Perdão numa cela

Sendo assim, me vou.

Quando cheguei, cheguei de mansinho, reunindo pedaços, juntando as partes e retomando tudo que tinha, mais uma vez, do início.

Vivia a me esclarecer, a buscar a clareza, a tentar entender.

Buscava paixão, onde quer que estivesse. Nos alunos, nos meus filhos, nos olhos mornos de minha mulher, nos lábios grossos que me queriam beijar. Então num golpe fatal, rodopiei e caí.

E então me perdi... E quando me achei, me achei desfeito em eternos pedidos de perdão. Pés descalços na altura dos meus olhos, impassíveis, encaravam meu arrependimento. E para eles eu clamava por piedade e perdão... Mais acima, teus olhos acusadores choravam lágrimas destiladas de ódio e auto-piedade. Então o perdão...

Mas o perdão tem preço. Ele tarda mas não falha. E então te cobra o preço por diversas vezes.

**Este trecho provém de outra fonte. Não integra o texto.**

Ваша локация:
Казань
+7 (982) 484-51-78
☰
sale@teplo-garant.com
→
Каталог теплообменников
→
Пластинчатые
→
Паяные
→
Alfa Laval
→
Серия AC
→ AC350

Por mais que carregues o fardo que a ti mesmo se impôs, não há como pedir o perdão a quem te deve pedir perdão e não pagar por isso um preço pela tua tolice. Pois vais ficar esperando por pedidos desencontrados de perdão que nunca são pedidos. Vais ficar esperando que se reconheça sua plena e indiscutível intenção de reequilibrar todos os pesos e todas medidas. Não basta salvar o outro da agonia de se arrepender... Tens que sofrer o sofrimento do outro.

E assim, por anos, repetindo sua lamúria e seu eterno pedido de perdão, abdicaste de qualquer reconhecimento de que o perdão deve ser mútuo.

Ninguém erra sozinho.

Todo erro nasce do erro vizinho.

A depois de tanto amar a quem devia te perdoar, cais mais uma vez na cilada de suas próprias intenções. Cais do alto de ti mesmo e arrancas a pele do alto da cabeça aos pés.

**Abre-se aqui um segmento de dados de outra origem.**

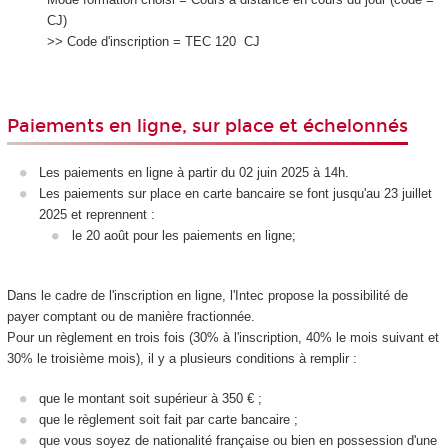
CJ)
>> Code d'inscription = TEC 120 CJ
Paiements en ligne, sur place et échelonnés
Les paiements en ligne à partir du 02 juin 2025 à 14h.
Les paiements sur place en carte bancaire se font jusqu'au 23 juillet
2025 et reprennent :
le 20 août pour les paiements en ligne;
Dans le cadre de l'inscription en ligne, l'Intec propose la possibilité de
payer comptant ou de manière fractionnée.
Pour un règlement en trois fois (30% à l'inscription, 40% le mois suivant et
30% le troisième mois), il y a plusieurs conditions à remplir :
que le montant soit supérieur à 350 € ;
que le règlement soit fait par carte bancaire ;
que vous soyez de nationalité française ou bien en possession d'une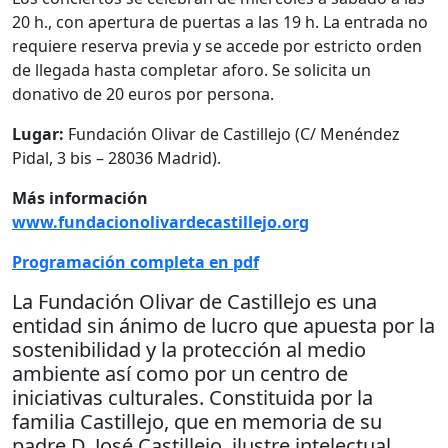
20 h., con apertura de puertas a las 19 h. La entrada no
requiere reserva previa y se accede por estricto orden
de llegada hasta completar aforo. Se solicita un
donativo de 20 euros por persona.
Lugar:
Fundación Olivar de Castillejo (C/ Menéndez
Pidal, 3 bis – 28036 Madrid).
Más información
www.fundacionolivardecastillejo.org
Programación completa en pdf
La Fundación Olivar de Castillejo es una
entidad sin ánimo de lucro que apuesta por la
sostenibilidad y la protección al medio
ambiente así como por un centro de
iniciativas culturales. Constituida por la
familia Castillejo, que en memoria de su
padre D. José Castillejo, ilustre intelectual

E não te reconhecem... Não veem que ali o que está é você... Sim aquele que viveu se desdobrando em pedidos de perdão por um erro que o tempo apagou, mas que o rancor ressuscitava sem dó.

E ali assim despido da própria pele, irreconhecível em sua agonia desesperada, vês apontados em tua cara os dedos da lei.

Sim, a fria lei que impõe grilhões aos inocentes loucos que não se deixam agrilhoar. Reages, luta pela tua agonia, luta pela liberdade de ser um apaixonado enlouquecido pela frieza do perdão mal dado.

E o que um dia era a libertação da alma amorosa de dentro do peito, torna-se o encarceramento do amor para que apodreça.

E podre, faminto por olhos que enxerguem dentro de ti, lança-te quase insano ao sofrimento inextinguível de um amor incompreendido. Um amor dos loucos que pedem perdão, quando deviam mesmo era perdoar...

E a noite e o dia se confundem com o tempo que te tortura lentamente. E o chão frio é seu confidente. E o cárcere imundo, seu território virgem.

E buscando na solidão da prisão os erros que te deixaram ali, sentes finalmente o que o perdão te deu... A dor de pedir perdão sem que te olhem nos olhos teus.

Então se abre a porta: - Lázaro! Levanta e sai...

E vendo a luz do dia, sentindo o cheiro da rua, descobres que não está ali o perdão que sempre pediste. Abandonado a própria sorte, juntas teu lixo e vais andando de volta pelo caminho de onde veio, saudoso dos sonhos sonhados e lamentando não poder pedir por uma última vez: Perdão! Eu existo!